From the WSJ:
To Die for Love
By NANCY DEWOLF SMITH
February 29, 2008; Page W6
"New Amsterdam," a Fox drama set in New York over a period of some 400 years, is getting a great send-off. The first two episodes, on Tuesday and Thursday from 9-10 p.m. ET (before moving on March 10 to Mondays from 9-10), will come on after "American Idol." Most actors in a series would die for a lead-in like that. The hook for "New Amsterdam," however, is that its hero, John Amsterdam (Nikolaj Coster-Waldau), can't die. As a Dutch soldier in 1642, he was fatally pierced with a sword while defending an Indian maiden in the colony that was to become New York City. Her return gift to him was a magical breath of smoke that conveyed immortality, until -- can't you guess? -- he finds his true love.

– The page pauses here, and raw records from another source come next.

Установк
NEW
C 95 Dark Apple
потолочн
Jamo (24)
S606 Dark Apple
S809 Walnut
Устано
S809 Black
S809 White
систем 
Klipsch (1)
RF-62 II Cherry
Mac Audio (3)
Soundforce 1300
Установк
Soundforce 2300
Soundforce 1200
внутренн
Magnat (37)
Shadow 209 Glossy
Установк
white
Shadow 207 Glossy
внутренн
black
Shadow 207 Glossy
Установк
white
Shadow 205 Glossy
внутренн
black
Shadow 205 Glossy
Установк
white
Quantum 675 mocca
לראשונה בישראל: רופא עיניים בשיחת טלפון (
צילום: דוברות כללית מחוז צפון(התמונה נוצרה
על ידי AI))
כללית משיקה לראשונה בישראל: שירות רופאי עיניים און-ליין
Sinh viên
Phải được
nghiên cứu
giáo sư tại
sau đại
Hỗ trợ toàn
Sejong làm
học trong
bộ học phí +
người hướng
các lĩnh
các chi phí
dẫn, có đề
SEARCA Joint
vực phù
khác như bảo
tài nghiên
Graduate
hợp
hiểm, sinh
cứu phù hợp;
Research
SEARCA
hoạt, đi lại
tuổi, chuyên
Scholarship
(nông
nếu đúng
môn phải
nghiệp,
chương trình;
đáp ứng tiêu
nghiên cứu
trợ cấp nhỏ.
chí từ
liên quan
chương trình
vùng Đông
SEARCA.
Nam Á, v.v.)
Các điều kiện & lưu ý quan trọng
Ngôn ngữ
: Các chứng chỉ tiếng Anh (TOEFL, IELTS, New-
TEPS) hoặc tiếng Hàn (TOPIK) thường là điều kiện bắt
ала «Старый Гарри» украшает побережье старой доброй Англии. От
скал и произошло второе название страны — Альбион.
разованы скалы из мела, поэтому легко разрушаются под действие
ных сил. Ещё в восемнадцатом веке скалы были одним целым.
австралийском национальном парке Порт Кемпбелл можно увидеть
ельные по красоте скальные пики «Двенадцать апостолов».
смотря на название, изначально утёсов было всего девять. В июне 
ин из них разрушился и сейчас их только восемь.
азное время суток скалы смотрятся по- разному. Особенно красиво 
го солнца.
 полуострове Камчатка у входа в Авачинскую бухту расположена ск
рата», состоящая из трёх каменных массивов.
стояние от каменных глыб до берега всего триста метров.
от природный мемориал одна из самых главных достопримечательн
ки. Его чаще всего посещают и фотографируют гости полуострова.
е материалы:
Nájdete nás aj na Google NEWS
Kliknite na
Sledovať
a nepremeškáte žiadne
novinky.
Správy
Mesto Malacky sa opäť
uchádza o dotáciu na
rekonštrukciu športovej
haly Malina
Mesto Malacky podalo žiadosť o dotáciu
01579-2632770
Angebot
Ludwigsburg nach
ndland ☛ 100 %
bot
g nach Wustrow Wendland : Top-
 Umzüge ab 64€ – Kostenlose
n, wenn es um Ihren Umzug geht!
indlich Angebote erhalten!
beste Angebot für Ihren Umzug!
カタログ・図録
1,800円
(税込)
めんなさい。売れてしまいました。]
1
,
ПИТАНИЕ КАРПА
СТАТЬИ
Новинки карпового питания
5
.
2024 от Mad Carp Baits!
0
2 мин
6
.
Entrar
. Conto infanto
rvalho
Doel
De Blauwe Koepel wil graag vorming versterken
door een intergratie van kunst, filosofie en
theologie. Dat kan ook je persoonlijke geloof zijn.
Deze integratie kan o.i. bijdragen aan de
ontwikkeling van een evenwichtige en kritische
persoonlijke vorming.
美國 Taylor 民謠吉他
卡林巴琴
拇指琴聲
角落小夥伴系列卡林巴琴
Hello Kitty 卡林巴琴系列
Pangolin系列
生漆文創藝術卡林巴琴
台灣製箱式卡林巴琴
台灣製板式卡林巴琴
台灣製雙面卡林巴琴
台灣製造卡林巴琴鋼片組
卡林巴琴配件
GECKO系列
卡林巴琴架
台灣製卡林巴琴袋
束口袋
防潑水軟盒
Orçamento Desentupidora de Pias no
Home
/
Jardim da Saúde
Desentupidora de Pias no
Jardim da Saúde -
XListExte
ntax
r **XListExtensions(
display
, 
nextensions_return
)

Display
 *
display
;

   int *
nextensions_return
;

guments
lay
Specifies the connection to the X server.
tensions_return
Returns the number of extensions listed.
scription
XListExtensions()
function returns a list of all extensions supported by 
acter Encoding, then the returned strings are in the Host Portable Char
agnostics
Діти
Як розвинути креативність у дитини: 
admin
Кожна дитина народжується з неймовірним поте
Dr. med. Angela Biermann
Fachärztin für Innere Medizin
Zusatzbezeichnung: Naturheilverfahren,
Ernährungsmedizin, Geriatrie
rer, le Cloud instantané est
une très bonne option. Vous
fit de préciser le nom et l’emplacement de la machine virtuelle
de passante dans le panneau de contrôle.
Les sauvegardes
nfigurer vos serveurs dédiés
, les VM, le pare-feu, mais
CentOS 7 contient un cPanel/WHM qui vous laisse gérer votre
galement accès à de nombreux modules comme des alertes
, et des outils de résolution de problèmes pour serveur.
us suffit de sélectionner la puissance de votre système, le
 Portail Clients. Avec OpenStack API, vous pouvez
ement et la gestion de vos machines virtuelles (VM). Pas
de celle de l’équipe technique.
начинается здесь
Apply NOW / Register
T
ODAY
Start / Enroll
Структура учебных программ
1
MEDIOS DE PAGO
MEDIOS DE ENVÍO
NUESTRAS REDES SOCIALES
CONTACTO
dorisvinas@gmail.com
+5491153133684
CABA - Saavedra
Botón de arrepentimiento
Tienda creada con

As hokey as this may sound, it gives the series a huge range for invention. Although most of the action is set in the present, where John Amsterdam is now a homicide detective, his knowledge of things past opens the door for flashbacks to earlier eras. In the first episode, for instance, paint mixed with gold-leaf under the nails of a murder victim leads us back to the 1930s, when our detective was courting the artist who made the concoction. When he finally finds her in the present, the contrast between the former lovers, her face ravaged by age and his still fresh, is unexpectedly poignant.
(snip)
Yet things are about to change even for our hero. Chasing a suspect on a contemporary New York subway platform, he sees a stream of women getting off a train and falls to the platform unconscious. One of those women has begun in him the process of physical decay. But which one -- and do we want him to find his soul mate even if it means the first step on an inevitable path to death?